Zanna looked at Deeba.
“You felt something, Zann,” Deeba whispered. “You did. You knew you had to get us here.”
“Did you turn a wheel?” Lectern said. “You did, didn’t you? How did you get down here?”
“Well,” said Deeba. “There was this smoke, and then there was this umbrella.”
In a confused, overlapping way, Deeba and Zanna told the Propheseers about the attack of the terrible smoke, and the umbrella that had come to listen at Zanna’s window.
“And then Zanna followed a trail,” Deeba said at last.
“Not on my own,” said Zanna. “We were both following it…”
“Whatever,” said Deeba. “We ended up here.”
Mortar and Lectern stared at each other.
“I wonder,” said the book.
“What is he doing?” Lectern said.
“Who?” said Zanna.
“The man whose servant you saw,” Mortar said. “Mr. Brokkenbroll. Head honcho of the Parraplooey Cassay tribe. The Unbrellissimo. The boss of the broken umbrellas.”

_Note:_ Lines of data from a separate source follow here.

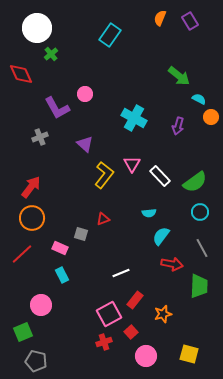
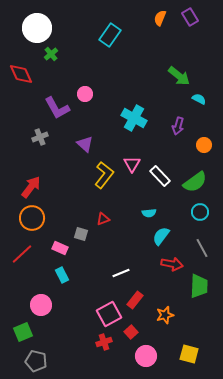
purple rectangle at (190, 21): moved 4 px up
orange circle at (211, 117): moved 7 px left, 28 px down
orange star at (163, 314): moved 2 px right, 1 px down
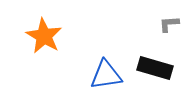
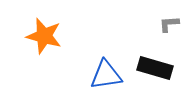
orange star: rotated 15 degrees counterclockwise
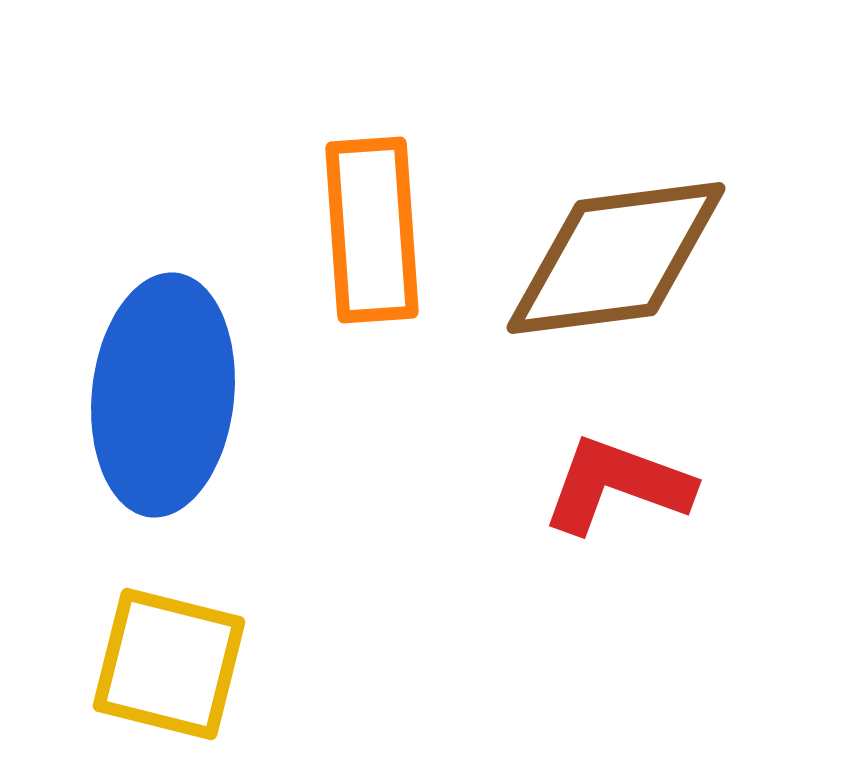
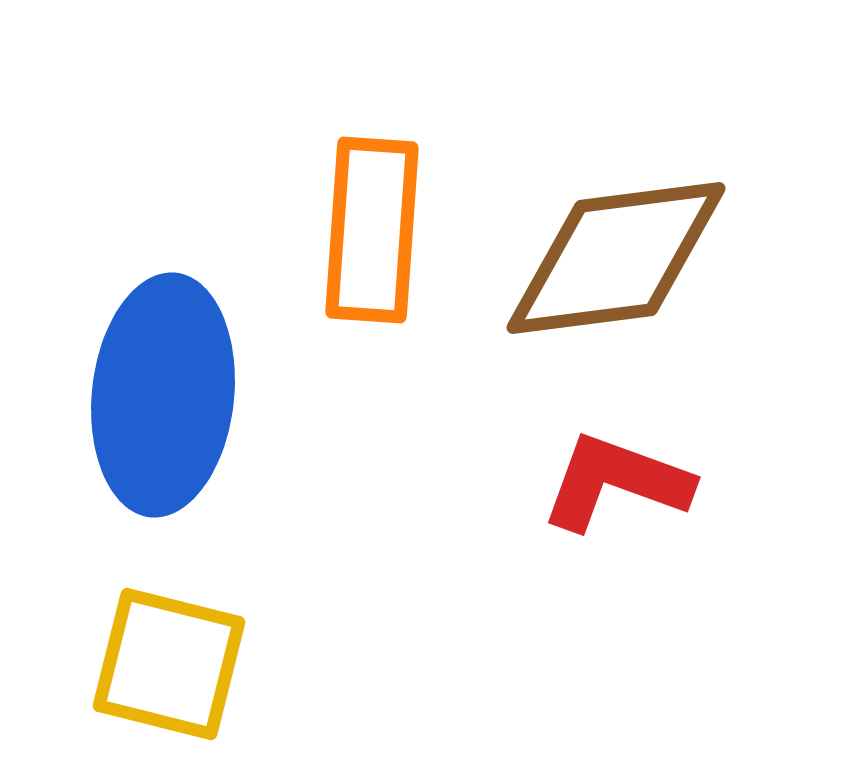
orange rectangle: rotated 8 degrees clockwise
red L-shape: moved 1 px left, 3 px up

“Lots of the moil tribes have leaders,” Mortar said. “Certain substances in UnLondon exist in prologue form in London, and enter a second life-cycle here with new purposes, even as sentient denizens of the abcity. They are moil, which is an acronym, the letters thereof standing for—”
“Mildly Obsolete In London,” interrupted Deeba, raising her eyebrows. “We know what moil is.” She leaned in to Zanna. “Old manky rubbish,” she muttered.
“Ah…well,” Mortar said. “Quite correct. And as I say, many of the tribes of moil have leaders of various calibers. Like that princess of discarded typewriters.”
“What’s her name?” Zanna said.
“Can’t pronounce it,” Lectern said. “It’s all punctuation marks. Then there’s Shard, the jack of cracked glass.”